TOKYO -- Police stormed an apartment today and seized a suspected gangster who had barricaded himself inside after a deadly shooting in the streets of a Tokyo suburb in violence officials said may signal infighting in the Japanese underworld.
The violence came days after the mayor of Nagasaki was gunned down by a reputed mobster in an unrelated killing. Crime syndicates are overwhelmingly responsible for Japan's rare gun attacks.
The events began Friday when the suspected gangster fatally shot another mobster from the same group on the street in a western suburb of the capital, said local police official Yukio Tonose.
The shooter, identified as 36-year-old Yuji Takeshita, then barricaded himself inside his own apartment, firing a series of shots toward surrounding officers, said a Tokyo Metropolitan Police spokesman who spoke on condition of anonymity, under police protocol.
After police stormed the apartment, public broadcaster NHK showed paramedics carrying the suspect on a stretcher out of his apartment. Police said he is believed to have shot himself in the head and was taken to a nearby hospital. Kyodo News agency said he was seriously wounded.
Investigators later found a pair of handguns in his apartment and arrested the suspect at the hospital for allegedly violating the gun control law, Tokyo police said.
Although Japan has strict gun control laws, Friday's incident was the second this week.
"The cases must be investigated inside out, and I would like [the authorities] to step up anti-crime measures," Prime Minister Shinzo Abe said later Friday. "We must make utmost effort to eradicate such shootings and gangster groups."
On Tuesday a gangster who unsuccessfully sought compensation from the city for damage to his car fatally shot the mayor of Nagasaki. Police arrested Tetsuya Shiroo, a senior member of Japan's largest crime syndicate, the Yamaguchi-gumi, and said he admitted to the attack.
Analysts say the recent shootings are signs that gangsters are getting desperate in keeping their turf and finding income sources since the government stepped up anti-gang measures in the 1990s.
"Gangsters used to keep their guns to themselves, largely to protect their turf," former National Police Agency official Yutaka Takehana told public broadcaster NHK. "The recent cases indicate gang groups are getting desperate for money."

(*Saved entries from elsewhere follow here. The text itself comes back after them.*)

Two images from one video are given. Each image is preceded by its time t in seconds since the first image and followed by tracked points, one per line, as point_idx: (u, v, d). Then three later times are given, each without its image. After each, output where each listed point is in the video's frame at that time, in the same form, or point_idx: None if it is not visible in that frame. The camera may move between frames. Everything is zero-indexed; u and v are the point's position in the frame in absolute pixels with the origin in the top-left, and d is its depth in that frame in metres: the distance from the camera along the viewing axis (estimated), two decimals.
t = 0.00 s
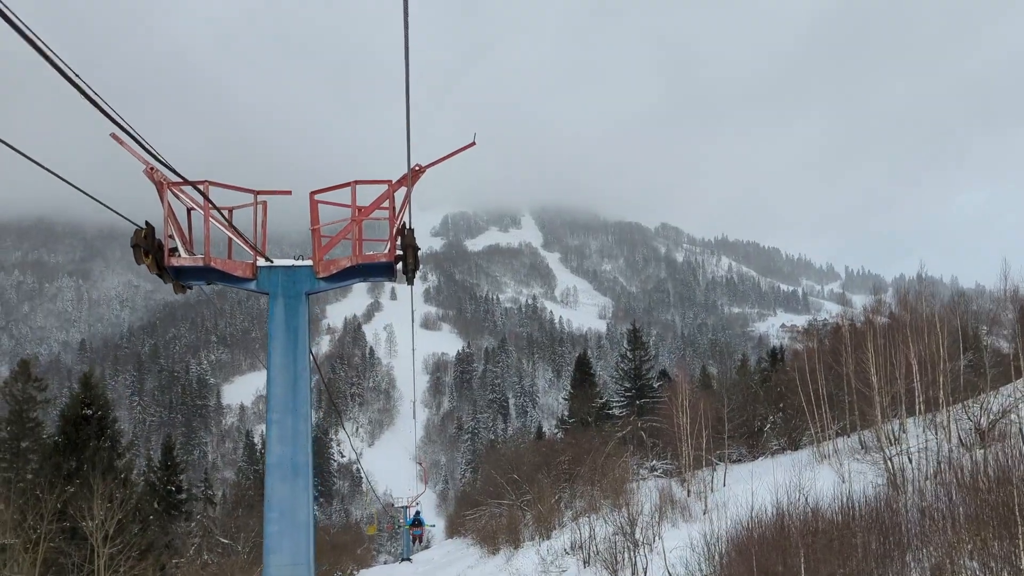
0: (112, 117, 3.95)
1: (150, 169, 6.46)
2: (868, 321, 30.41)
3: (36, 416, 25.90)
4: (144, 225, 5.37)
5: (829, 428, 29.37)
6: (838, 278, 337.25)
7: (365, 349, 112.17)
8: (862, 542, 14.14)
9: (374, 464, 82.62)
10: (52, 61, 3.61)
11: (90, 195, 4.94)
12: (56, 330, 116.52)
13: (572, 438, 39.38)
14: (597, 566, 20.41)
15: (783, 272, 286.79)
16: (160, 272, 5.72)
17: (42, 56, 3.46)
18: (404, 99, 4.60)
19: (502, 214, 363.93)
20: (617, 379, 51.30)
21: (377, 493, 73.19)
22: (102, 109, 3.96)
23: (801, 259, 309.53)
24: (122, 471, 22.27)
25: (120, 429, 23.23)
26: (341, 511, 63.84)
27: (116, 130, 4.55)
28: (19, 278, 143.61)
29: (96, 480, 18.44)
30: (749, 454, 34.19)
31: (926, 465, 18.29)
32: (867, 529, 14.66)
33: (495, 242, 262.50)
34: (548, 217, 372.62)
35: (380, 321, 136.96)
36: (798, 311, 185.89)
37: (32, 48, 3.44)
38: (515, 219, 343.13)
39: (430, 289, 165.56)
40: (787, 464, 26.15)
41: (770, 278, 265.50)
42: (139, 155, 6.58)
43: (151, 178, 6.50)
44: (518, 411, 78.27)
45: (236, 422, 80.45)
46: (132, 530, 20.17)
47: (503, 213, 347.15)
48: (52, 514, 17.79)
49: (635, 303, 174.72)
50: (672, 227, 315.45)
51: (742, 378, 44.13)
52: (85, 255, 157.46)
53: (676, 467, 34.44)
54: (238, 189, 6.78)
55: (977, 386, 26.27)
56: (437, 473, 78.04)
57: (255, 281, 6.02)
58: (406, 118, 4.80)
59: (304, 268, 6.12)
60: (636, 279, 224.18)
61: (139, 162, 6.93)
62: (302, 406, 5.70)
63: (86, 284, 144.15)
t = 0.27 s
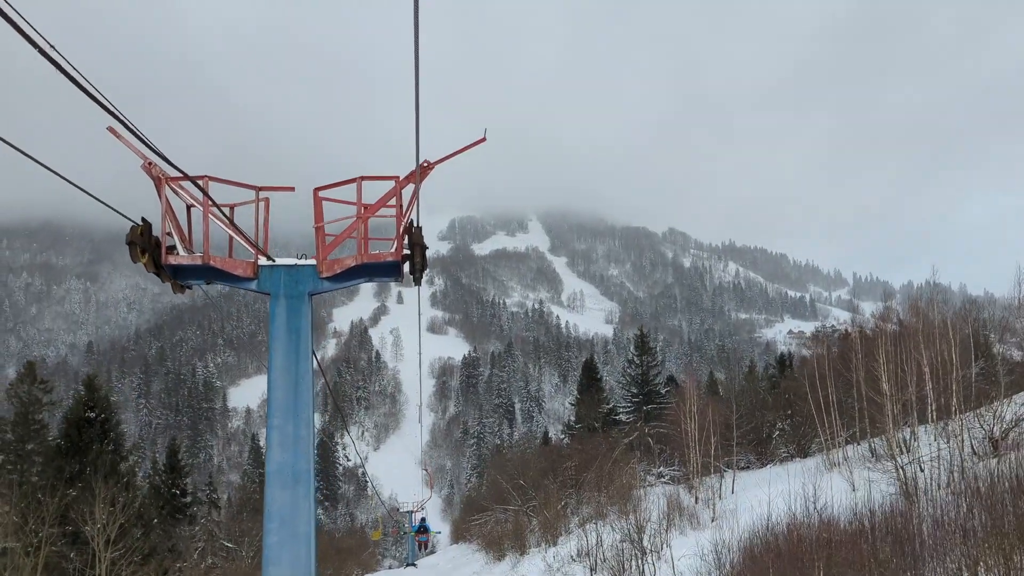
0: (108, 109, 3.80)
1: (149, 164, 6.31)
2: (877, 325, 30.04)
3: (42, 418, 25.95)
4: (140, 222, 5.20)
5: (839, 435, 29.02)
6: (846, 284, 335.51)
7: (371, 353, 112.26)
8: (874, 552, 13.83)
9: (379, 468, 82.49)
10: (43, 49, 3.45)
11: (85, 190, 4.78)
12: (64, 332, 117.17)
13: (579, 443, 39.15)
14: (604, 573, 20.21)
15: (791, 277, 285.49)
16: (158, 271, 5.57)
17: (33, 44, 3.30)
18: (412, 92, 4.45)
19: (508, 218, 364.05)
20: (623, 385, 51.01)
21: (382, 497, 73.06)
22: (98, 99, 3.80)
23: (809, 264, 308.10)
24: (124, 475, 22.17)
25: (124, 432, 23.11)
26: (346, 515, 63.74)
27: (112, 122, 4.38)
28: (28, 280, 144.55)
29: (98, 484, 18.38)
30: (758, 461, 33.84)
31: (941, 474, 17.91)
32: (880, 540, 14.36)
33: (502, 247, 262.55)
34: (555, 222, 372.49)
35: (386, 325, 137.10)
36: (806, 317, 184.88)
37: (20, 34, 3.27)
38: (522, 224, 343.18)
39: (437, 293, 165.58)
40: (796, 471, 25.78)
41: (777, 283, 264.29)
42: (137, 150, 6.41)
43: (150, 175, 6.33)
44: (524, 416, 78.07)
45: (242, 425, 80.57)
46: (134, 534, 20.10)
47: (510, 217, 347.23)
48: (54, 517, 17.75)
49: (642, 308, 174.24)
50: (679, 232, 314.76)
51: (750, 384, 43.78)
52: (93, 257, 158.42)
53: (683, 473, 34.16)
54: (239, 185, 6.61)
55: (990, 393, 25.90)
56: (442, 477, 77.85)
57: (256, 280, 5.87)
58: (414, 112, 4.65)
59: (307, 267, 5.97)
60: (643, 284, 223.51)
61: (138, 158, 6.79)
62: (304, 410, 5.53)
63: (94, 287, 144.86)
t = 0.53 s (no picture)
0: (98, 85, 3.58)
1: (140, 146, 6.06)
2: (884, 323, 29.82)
3: (42, 411, 25.84)
4: (130, 207, 4.97)
5: (841, 436, 28.86)
6: (848, 284, 334.87)
7: (372, 349, 112.20)
8: (877, 554, 13.66)
9: (380, 465, 82.43)
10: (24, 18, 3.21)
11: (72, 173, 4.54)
12: (65, 326, 117.18)
13: (580, 442, 38.98)
14: (604, 572, 20.07)
15: (793, 277, 284.97)
16: (148, 258, 5.35)
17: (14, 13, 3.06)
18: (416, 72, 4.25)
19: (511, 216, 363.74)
20: (625, 383, 50.85)
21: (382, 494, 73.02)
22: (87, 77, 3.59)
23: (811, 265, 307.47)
24: (121, 469, 22.01)
25: (121, 426, 22.91)
26: (346, 512, 63.73)
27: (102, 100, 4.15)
28: (30, 273, 144.58)
29: (94, 478, 18.27)
30: (759, 461, 33.67)
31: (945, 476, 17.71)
32: (883, 542, 14.19)
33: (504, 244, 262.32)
34: (557, 220, 372.11)
35: (388, 321, 137.01)
36: (807, 318, 184.51)
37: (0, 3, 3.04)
38: (524, 222, 342.76)
39: (438, 290, 165.43)
40: (799, 472, 25.61)
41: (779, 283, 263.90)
42: (127, 131, 6.18)
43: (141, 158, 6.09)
44: (525, 414, 77.96)
45: (243, 420, 80.57)
46: (131, 530, 19.99)
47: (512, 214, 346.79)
48: (50, 511, 17.65)
49: (643, 307, 174.03)
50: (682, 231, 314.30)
51: (752, 383, 43.61)
52: (95, 251, 158.47)
53: (685, 472, 33.98)
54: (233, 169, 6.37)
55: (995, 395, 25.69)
56: (442, 474, 77.79)
57: (252, 269, 5.67)
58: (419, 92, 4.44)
59: (305, 256, 5.77)
60: (645, 283, 223.28)
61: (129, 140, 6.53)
62: (301, 406, 5.38)
63: (96, 280, 144.90)
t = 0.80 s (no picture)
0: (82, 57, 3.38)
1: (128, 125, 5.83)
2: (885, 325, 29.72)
3: (40, 404, 25.71)
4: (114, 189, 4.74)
5: (842, 436, 28.74)
6: (848, 284, 334.57)
7: (371, 345, 112.06)
8: (882, 557, 13.51)
9: (378, 461, 82.33)
10: None
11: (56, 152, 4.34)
12: (64, 319, 116.98)
13: (579, 440, 38.83)
14: (603, 570, 20.00)
15: (793, 277, 284.69)
16: (135, 242, 5.14)
17: None
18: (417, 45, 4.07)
19: (511, 213, 363.31)
20: (624, 381, 50.68)
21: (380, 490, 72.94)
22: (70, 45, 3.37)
23: (811, 265, 307.43)
24: (116, 464, 21.83)
25: (117, 420, 22.72)
26: (344, 508, 63.64)
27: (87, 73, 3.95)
28: (30, 267, 144.31)
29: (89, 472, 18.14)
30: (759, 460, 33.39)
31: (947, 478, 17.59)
32: (887, 545, 14.08)
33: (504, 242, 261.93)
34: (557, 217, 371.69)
35: (387, 317, 136.87)
36: (806, 317, 184.32)
37: None
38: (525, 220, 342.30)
39: (437, 287, 165.23)
40: (800, 472, 25.48)
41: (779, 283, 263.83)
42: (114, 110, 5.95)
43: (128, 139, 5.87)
44: (523, 411, 77.89)
45: (241, 415, 80.45)
46: (125, 525, 19.84)
47: (512, 211, 346.35)
48: (43, 506, 17.53)
49: (643, 305, 173.90)
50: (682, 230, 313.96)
51: (752, 383, 43.43)
52: (95, 245, 158.22)
53: (684, 471, 33.87)
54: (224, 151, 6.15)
55: (998, 395, 25.53)
56: (440, 471, 77.68)
57: (243, 256, 5.48)
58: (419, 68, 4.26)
59: (300, 242, 5.58)
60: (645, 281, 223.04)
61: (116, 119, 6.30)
62: (294, 399, 5.22)
63: (96, 274, 144.74)
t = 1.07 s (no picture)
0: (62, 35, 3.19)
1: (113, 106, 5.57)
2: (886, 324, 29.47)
3: (38, 400, 25.59)
4: (98, 173, 4.54)
5: (844, 438, 28.62)
6: (848, 286, 334.20)
7: (370, 344, 111.99)
8: (888, 565, 13.38)
9: (377, 459, 82.23)
10: None
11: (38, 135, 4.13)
12: (65, 316, 116.90)
13: (578, 440, 38.63)
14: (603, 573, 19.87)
15: (793, 278, 284.50)
16: (120, 232, 4.92)
17: None
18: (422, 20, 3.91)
19: (512, 213, 362.96)
20: (624, 382, 50.58)
21: (379, 488, 72.86)
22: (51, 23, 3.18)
23: (811, 266, 307.30)
24: (112, 461, 21.65)
25: (113, 417, 22.57)
26: (342, 506, 63.51)
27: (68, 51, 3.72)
28: (30, 263, 144.17)
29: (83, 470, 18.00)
30: (761, 462, 33.05)
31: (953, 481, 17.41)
32: (894, 549, 13.94)
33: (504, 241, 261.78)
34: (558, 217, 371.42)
35: (387, 316, 136.72)
36: (807, 319, 184.28)
37: None
38: (525, 220, 342.11)
39: (438, 286, 165.08)
40: (802, 474, 25.31)
41: (779, 284, 263.73)
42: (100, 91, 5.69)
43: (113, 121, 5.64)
44: (523, 411, 77.87)
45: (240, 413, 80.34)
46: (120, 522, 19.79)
47: (513, 211, 346.16)
48: (37, 503, 17.38)
49: (643, 305, 173.75)
50: (682, 231, 313.87)
51: (753, 384, 43.36)
52: (96, 241, 158.05)
53: (685, 472, 33.80)
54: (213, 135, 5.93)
55: (1001, 399, 25.42)
56: (439, 469, 77.66)
57: (234, 245, 5.29)
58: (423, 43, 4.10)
59: (294, 232, 5.38)
60: (645, 281, 222.91)
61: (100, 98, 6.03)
62: (286, 398, 5.03)
63: (96, 271, 144.60)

Handguns are strictly banned in Japan, and only police officers and others -- such as shooting instructors -- with job-related reasons can own them. Hunting rifles are also strictly licensed and regulated.
Crime syndicates, however, have smuggled foreign guns into Japan. Of the 53 shootings reported in 2006, two-thirds -- 36 -- were blamed on organized crime groups, the National Police Agency says.
Still, public concern about gangster gunfights remains high amid a widely publicized turf war between Japan's two largest gangs earlier this year that ended a yearlong lull in underworld violence.
The boss of a gang affiliated with the Tokyo-based Sumiyoshi-kai syndicate was shot to death in February, and the killing was believed to have prompted at least three more shootings at gangland headquarters in Tokyo.
Japan's organized crime groups are typically involved in real estate and construction kickback schemes, extortion, gambling, the sex industry and drug trafficking.